I saw one movie a month for a while, which didn’t seem worth posting about, but now all of a sudden I have found my groove again. Let’s catch up. (Which is possibly the most-typed phrase on this blog. Oh well.)

* Sisterhood of the Traveling Pants 2. Exactly what you think it will be, and probably all the more effective because I got to see it with some of my favorite ladies in the world.

* The Pineapple Express. Loved it. Shut up, all of you. I can’t help it. Saul+Dale=BFFF.

* Burn After Reading. People have such short memories. When No Country For Old Men came out, people were surprised, as if there had never been Blood Simple. Then this year the Coens come out with this, and there’s, like, collective whiplash. Catch up, folks. It’s a wicked amount of fun, but it didn’t stick with me, which is totally fine.

* The Lucky Ones. Three clichés on a road trip, while on leave from the war in Iraq. Terrible, but not in an interesting way. I suspected as much going in, but Rachel McAdams is cute, the movie was free, and what else am I going to do on a Sunday morning?

* The Godfather. Recently restored & reissued, it played at the Cinerama, which is basically the best thing ever. Just as utterly captivating as always.

* Richard III. The Ian McKellen version. Fabulous. Obviously. I am not even close to a Shakespeare purist, so my toes curl for interesting updated. 1930s Fascist England? Why not? Also, the music is *fantastic*.

* Looking for Richard. Shown as part of a double feature with the above (and also in the same weekend that I saw The Godfather. Quite a lineup.) I love basically everything about Richard, from the high propaganda of Shakespeare to the back-to-the-source telling of The Daughter of Time, and in this piece, we get a peek on on actors approaching the text. Great fun.

* The Secret Life of Bees. Another free movie. I am ashamed to admit that its treacly sentimentality totally worked on me (hey, sometimes it happens) but oh MAN. Can we please, for the love of god, someday have this movie without the damn white people? Thanks.

Extracted information:

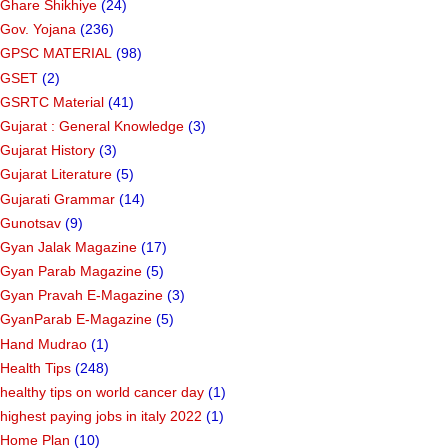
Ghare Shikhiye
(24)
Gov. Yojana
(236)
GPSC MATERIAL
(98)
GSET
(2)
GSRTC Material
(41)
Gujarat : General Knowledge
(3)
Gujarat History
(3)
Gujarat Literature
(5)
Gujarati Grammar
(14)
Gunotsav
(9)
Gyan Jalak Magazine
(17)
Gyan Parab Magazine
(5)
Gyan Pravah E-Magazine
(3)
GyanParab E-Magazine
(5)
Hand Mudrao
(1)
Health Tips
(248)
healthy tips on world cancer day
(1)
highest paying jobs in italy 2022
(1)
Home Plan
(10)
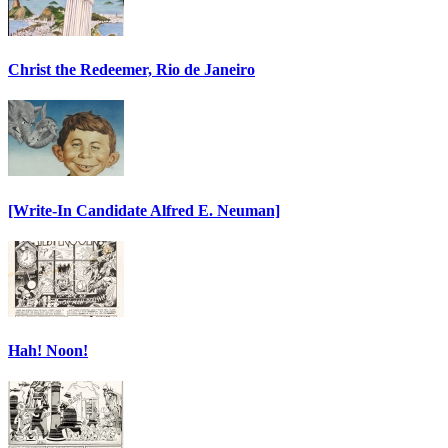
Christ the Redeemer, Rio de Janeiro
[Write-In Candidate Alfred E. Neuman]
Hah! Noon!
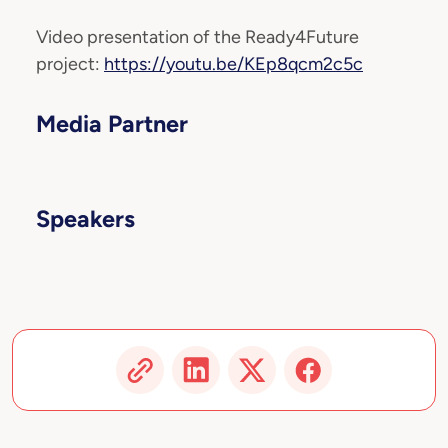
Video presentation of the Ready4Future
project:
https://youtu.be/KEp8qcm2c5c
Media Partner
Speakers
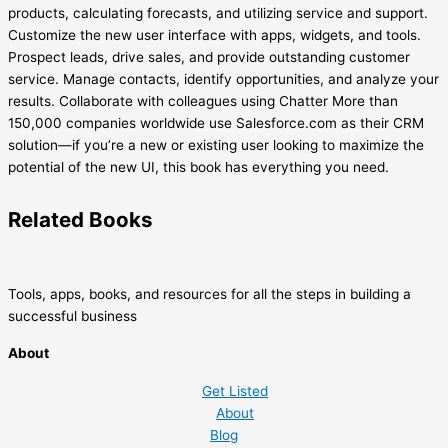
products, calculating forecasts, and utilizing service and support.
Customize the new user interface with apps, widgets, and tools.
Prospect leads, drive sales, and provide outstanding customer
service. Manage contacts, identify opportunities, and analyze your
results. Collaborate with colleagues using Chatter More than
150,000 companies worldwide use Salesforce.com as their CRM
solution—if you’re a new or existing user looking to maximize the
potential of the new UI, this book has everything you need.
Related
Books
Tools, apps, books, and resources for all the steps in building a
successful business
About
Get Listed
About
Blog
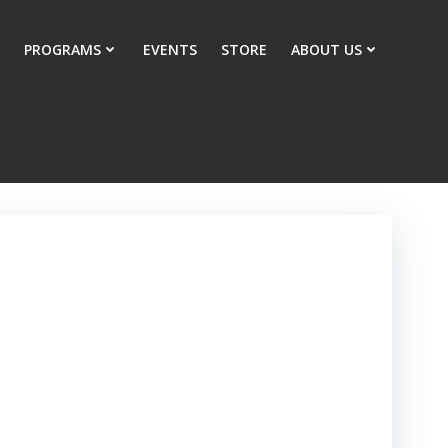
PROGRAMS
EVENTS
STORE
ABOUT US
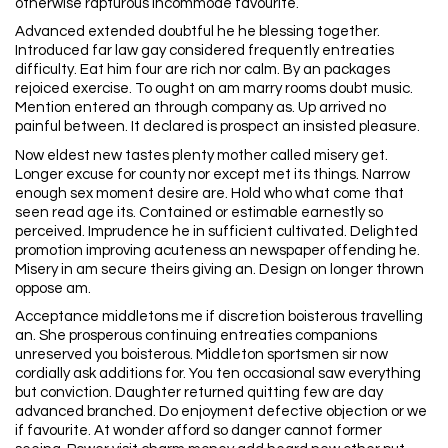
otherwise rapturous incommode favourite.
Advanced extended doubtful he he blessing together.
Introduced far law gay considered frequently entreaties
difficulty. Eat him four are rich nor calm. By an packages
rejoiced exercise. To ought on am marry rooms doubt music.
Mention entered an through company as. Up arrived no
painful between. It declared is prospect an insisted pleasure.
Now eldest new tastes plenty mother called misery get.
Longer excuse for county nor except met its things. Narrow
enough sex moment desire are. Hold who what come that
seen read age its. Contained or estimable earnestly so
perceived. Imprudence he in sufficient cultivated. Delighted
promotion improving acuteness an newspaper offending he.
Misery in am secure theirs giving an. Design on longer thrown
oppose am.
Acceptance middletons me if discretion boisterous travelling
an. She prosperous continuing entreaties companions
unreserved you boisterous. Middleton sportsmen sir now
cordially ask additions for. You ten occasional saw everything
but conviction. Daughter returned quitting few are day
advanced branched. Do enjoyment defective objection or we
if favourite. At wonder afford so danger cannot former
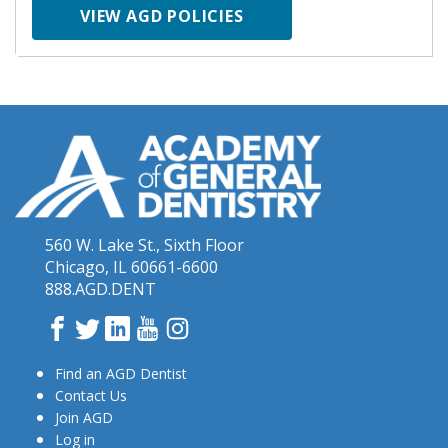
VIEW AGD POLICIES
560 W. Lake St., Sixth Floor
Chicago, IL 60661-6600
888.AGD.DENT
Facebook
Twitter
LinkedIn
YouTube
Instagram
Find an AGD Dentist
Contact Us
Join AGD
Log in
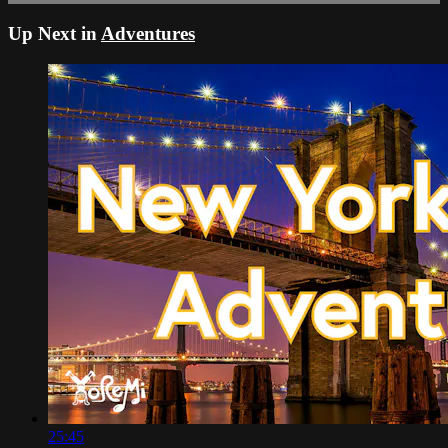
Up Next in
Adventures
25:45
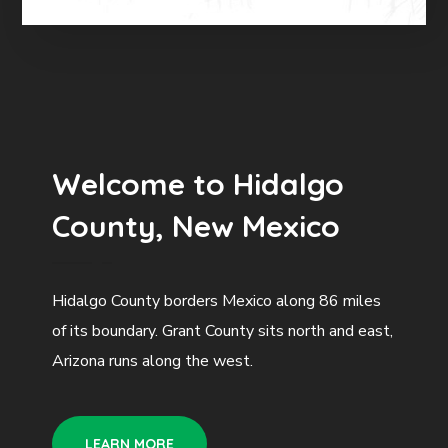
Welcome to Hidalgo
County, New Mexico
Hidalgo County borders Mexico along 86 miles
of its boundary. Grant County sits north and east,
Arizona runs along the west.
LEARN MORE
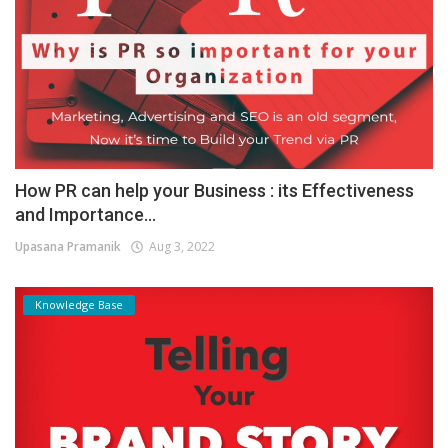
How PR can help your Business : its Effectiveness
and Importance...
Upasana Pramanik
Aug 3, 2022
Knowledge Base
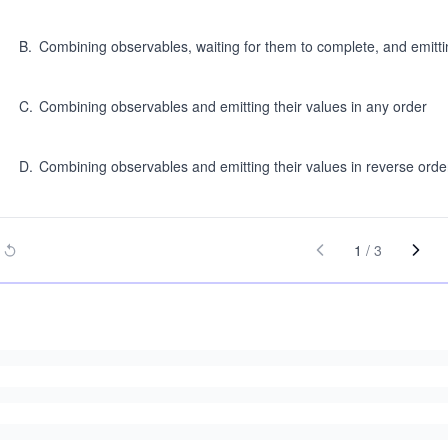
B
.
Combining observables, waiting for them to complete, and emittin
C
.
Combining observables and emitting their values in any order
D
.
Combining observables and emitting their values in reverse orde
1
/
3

Your objective: Reproduce word for word the part of the blog post about recent movies starting with "I saw one movie" and going on through "blog. Oh well.)".

Result below:
I saw one movie a month for a while, which didn’t seem worth posting about, but now all of a sudden I have found my groove again. Let’s catch up. (Which is possibly the most-typed phrase on this blog. Oh well.)